OPINIÃO

A atualidade da luta do discurso

Por Marco Weissheimer / Publicado em 11 de março de 2022

Ilustração: Fabio Edy Alves sobre imagens de FreePik

Ilustração: Fabio Edy Alves sobre imagens de FreePik

O Brasil segue submetido a uma aliança liberal conservadora retrógrada,
susten­tada principalmente pelo setor fi­nanceiro,
pelo agronegócio e pelo extrativismo predatório

Fredric Jameson, crítico literário, teórico marxista e pesquisador das lógicas que animam (ou desanimam) a cultura contemporânea, publicou em 1991 o livro Postmodernism, or, The Cultural Logic of Late Capitalism (“Pós-modernismo ou a lógica cultural do capitalismo tardio”). Nesta obra, entre outras coisas, ele critica o relativismo epistêmico e cultural, resultante de algumas visões batizadas de “pós-modernas”, e fala da colonização da esfera cultural e do pensamento de um modo mais amplo por um novo capitalismo corporativista organizado. Diante deste cenário, na época marcado pela ascensão dos discursos pró-globalização, Jameson defende a necessidade de empreender uma luta do discurso para ressignificar antigas palavras, adaptando-as aos novos tempos.

■ EXERCÍCIOS:
1. Transcreva do artigo sobre a luta do discurso o trecho que vai de "Fredric Jameson, crítico" até "aos novos tempos.", inclusive.
2. Segundo o artigo sobre a luta do discurso, em que ano Fredric Jameson publicou o livro nele mencionado?
3. Prossiga com a redação do artigo sobre a luta do discurso, a partir da última frase apresentada.

Tarefas de compreensão de figuras:
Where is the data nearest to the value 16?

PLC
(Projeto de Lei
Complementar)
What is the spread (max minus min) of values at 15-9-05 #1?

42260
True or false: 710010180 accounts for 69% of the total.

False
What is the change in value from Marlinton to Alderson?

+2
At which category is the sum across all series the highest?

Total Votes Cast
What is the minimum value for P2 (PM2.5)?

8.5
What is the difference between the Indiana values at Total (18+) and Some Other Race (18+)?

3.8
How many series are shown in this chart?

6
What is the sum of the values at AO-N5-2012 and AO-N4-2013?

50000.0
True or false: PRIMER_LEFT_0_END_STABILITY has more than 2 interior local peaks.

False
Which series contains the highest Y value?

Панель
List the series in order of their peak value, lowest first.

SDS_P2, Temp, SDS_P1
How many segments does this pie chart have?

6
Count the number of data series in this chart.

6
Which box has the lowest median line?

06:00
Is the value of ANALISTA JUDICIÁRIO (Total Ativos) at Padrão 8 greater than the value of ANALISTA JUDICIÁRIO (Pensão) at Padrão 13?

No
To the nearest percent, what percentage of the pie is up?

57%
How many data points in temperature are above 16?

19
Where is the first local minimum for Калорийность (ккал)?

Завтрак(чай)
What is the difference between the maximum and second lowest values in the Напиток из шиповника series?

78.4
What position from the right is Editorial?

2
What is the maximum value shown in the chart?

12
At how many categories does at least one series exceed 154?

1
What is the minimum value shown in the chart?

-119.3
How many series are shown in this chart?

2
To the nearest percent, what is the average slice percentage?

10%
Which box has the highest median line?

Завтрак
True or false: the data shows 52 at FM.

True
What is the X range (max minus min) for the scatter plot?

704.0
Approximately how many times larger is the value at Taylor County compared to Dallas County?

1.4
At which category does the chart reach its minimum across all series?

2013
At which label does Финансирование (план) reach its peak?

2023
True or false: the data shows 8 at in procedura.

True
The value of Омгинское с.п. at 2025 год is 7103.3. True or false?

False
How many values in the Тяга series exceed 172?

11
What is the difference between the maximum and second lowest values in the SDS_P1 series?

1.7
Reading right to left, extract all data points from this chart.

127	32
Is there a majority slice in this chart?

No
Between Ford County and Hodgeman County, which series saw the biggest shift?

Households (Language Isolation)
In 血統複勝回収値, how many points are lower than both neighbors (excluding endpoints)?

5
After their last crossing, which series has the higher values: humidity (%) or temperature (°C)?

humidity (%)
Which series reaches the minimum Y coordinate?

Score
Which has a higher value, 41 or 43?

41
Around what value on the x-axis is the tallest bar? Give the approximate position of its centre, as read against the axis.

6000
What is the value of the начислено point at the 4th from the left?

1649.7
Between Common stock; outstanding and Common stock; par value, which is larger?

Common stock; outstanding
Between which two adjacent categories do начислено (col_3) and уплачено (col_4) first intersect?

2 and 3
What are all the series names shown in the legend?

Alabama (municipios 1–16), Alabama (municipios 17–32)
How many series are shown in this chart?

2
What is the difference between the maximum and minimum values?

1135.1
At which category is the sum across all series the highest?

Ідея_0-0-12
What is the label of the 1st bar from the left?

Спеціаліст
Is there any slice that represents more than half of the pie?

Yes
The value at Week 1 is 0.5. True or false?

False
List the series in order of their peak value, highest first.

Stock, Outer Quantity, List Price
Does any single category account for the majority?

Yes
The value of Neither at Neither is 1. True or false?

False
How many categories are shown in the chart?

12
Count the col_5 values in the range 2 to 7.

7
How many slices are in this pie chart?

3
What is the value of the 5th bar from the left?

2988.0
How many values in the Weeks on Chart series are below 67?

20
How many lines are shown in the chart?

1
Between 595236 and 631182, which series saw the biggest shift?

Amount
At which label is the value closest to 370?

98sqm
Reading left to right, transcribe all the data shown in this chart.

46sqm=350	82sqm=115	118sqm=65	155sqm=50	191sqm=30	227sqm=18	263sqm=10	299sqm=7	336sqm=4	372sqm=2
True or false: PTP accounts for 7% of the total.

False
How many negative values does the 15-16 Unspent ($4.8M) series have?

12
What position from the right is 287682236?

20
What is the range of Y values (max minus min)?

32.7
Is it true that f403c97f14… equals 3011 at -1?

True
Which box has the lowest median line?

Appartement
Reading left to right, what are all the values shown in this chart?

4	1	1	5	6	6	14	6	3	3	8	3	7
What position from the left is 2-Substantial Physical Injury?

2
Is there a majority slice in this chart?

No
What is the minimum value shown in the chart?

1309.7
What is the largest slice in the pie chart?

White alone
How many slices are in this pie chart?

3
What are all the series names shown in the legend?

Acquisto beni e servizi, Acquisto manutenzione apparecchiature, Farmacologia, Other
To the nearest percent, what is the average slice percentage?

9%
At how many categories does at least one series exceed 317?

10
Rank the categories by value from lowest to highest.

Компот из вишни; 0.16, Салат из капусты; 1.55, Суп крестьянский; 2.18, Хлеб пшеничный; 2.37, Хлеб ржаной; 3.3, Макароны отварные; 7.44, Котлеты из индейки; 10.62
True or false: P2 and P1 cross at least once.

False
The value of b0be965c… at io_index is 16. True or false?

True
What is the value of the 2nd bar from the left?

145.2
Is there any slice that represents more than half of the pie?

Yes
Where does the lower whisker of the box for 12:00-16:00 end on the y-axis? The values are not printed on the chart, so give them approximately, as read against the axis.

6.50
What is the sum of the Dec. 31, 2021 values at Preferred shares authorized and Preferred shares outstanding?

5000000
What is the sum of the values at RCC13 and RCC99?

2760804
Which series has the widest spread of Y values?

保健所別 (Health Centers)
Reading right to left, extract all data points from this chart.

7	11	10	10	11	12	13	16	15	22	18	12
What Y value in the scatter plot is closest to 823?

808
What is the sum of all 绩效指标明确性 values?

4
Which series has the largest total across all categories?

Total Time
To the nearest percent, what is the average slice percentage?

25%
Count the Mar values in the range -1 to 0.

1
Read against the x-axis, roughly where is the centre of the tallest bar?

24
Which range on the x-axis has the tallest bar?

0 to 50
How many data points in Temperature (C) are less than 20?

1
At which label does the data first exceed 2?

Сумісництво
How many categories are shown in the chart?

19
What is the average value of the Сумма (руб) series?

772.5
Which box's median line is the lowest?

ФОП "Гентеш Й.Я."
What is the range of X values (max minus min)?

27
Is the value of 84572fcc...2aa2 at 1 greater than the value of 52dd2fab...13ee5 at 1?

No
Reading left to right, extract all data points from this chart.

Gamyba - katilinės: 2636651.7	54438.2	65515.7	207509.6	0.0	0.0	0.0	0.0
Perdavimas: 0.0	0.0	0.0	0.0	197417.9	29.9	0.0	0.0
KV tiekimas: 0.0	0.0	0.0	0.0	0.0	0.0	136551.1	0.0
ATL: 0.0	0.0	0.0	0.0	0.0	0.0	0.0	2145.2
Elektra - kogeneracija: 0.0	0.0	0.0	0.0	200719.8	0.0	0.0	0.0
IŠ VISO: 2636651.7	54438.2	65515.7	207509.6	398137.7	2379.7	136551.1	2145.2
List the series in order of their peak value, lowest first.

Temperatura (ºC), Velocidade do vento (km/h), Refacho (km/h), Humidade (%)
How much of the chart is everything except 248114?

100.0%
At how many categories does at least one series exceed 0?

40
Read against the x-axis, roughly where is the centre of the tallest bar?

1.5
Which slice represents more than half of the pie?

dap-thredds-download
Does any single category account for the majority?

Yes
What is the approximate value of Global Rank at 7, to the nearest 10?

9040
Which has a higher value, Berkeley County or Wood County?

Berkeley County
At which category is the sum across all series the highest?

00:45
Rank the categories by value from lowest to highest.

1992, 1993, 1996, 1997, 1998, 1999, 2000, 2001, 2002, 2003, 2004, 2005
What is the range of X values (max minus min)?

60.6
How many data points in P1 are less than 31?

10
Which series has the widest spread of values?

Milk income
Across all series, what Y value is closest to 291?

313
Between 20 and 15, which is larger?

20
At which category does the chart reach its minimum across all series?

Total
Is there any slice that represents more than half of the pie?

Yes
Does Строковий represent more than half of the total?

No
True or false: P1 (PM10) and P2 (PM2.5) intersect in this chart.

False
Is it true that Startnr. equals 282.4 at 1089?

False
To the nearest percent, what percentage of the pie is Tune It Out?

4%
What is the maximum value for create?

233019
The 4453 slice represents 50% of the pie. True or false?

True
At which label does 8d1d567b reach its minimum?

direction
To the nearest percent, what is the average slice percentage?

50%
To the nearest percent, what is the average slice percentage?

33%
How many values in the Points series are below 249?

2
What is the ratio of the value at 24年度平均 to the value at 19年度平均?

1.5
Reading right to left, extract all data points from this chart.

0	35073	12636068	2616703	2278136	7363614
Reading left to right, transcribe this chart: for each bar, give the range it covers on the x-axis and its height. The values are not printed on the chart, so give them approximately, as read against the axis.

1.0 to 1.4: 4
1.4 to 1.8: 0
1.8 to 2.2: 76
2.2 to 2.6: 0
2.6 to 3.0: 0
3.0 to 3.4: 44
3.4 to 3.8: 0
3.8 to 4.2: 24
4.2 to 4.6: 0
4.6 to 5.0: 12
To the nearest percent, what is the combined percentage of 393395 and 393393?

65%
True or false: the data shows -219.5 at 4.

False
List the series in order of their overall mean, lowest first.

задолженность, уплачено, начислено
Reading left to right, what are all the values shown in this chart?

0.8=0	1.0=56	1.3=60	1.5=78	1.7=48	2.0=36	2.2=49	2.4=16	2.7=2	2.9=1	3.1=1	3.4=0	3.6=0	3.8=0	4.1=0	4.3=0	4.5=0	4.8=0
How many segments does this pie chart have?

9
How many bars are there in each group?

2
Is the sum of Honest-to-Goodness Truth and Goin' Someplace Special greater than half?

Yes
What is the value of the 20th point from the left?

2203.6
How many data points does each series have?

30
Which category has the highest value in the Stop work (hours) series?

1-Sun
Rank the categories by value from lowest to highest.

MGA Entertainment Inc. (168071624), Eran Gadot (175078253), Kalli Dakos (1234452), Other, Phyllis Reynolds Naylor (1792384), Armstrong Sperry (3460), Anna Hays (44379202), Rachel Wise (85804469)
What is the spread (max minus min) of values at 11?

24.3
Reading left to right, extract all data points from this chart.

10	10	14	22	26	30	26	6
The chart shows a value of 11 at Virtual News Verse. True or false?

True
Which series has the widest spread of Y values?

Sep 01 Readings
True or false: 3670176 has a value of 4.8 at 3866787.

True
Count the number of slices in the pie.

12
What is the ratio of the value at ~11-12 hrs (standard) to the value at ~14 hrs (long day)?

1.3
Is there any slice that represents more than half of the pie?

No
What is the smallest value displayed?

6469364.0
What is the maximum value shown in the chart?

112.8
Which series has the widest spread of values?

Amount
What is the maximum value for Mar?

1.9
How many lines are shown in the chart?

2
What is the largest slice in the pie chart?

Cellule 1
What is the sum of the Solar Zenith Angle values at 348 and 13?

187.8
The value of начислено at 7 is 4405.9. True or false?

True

■ RESPOSTAS DADAS:
1.
Fredric Jameson, crítico literário, teórico marxista e pesquisador das lógicas que animam (ou desanimam) a cultura contemporânea, publicou em 1991 o livro Postmodernism, or, The Cultural Logic of Late Capitalism (“Pós-modernismo ou a lógica cultural do capitalismo tardio”). Nesta obra, entre outras coisas, ele critica o relativismo epistêmico e cultural, resultante de algumas visões batizadas de “pós-modernas”, e fala da colonização da esfera cultural e do pensamento de um modo mais amplo por um novo capitalismo corporativista organizado. Diante deste cenário, na época marcado pela ascensão dos discursos pró-globalização, Jameson defende a necessidade de empreender uma luta do discurso para ressignificar antigas palavras, adaptando-as aos novos tempos.

2. Em 1991.

3.
Em uma entrevista concedida à Folha de S.Paulo, em maio de 2000, Jameson definiu assim a agenda dessa “luta do discurso”:

“Para se ter uma visão da sociedade é preciso haver uma identificação das forças implicadas. As antigas palavras para isso, como luta de classes, polarização, nacionalização, etc., ainda são verdadeiras. Ainda há divisão de classes sociais e assim por diante. O que talvez tenhamos que pensar é numa nova forma de dizer isso. Para mobilizar as pessoas, elas precisam identificar as forças que as estão oprimindo (…) Não é suficiente dizer a verdade às pessoas, mas achar maneiras de apresentá-la de forma excitante, de forma a animar as pessoas”.

E acrescenta:

“As pessoas perguntam se vamos desistir de noções clássicas como luta de classes e outras. Não se trata de desistir, mas sim de ser capaz de projetar esses conceitos de uma outra forma e mostrar que essas lutas existem desde o início do capitalismo. Temos de encontrar termos contemporâneos para mostrar à sociedade o que está acontecendo. Isso é o que chamo de luta do discurso”.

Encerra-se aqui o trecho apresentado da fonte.